I was just changing the water in my fish tank and noticed these small little.. things floating on the surface of the water
they are extremely tiny (about as big as a grain of sand), are orange, and are hopping around on the surface of the water like fleas.
I couldn't see any sign of them actually being in the water, but I could have just missed them because they are so tiny
all the fish seem fine, I had one guppy die about a week ago, but I dont believe it was sick 

Does anybody know what these are, and how I can get rid of them?

Tank info:
25 gallons, has platys, guppies, neon tetras, cories, ottos and a plecostamus
the tank has been running and established for about 6 months
temperature is at 75 degrees
Im not sure what else you guys need to know..
thanks in advance for any help you can give me!


----------



## Kurtfr0 (Nov 2, 2008)

Only thing I COULD think of is, you brought it from the wild, Like those little spiders in pools that stand on the water.

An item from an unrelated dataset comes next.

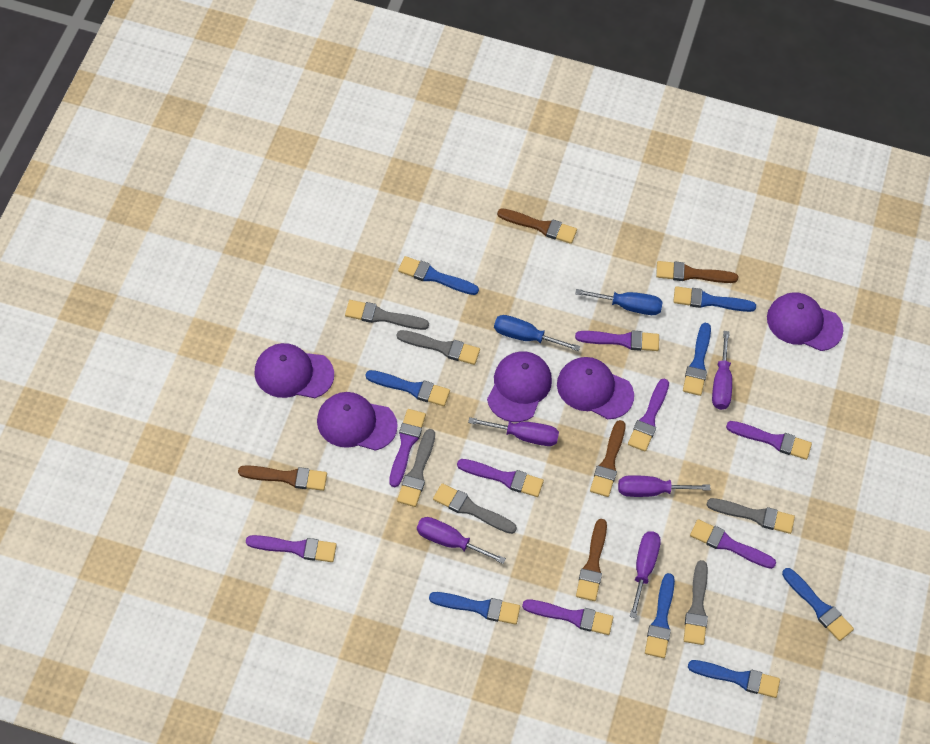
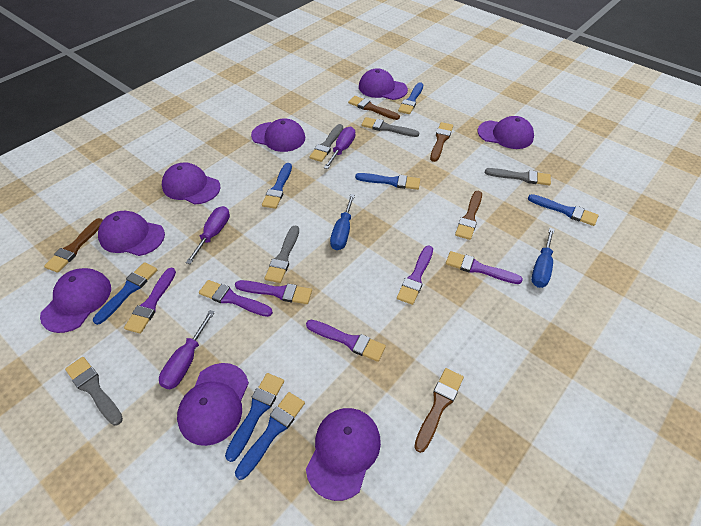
blue brush: 8 -> 7
grey brush: 6 -> 5
purple brush: 8 -> 6
purple cap: 5 -> 8
purple screwdriver: 5 -> 3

EDIT: Or maybe one of your fishes is from the wild and it brought something? or was with wild fish.


----------



## COM (Mar 15, 2008)

Could they possibly be platy fry? What color are your platys?


----------



## cityofdaggers (Nov 3, 2008)

it's definitely not platy fry (I have had fry a couple times before and there's absolutley no way)
these little bugs are only on the surface of the water, hopping around..


----------



## TheOldSalt (Jan 28, 2005)

They're probably Collembolans. Springtails. Harmless, if irksome. Scoop them out manually.


----------



## redpaulhus (Jan 18, 2005)

Springtails were my thought as well.


----------



## cityofdaggers (Nov 3, 2008)

Alright, I looked them up, and it looks like they are springtails
thanks so much guys!


----------



## aquatico (Mar 5, 2009)

Glad it was harmless. I would have been freaked lol XP


----------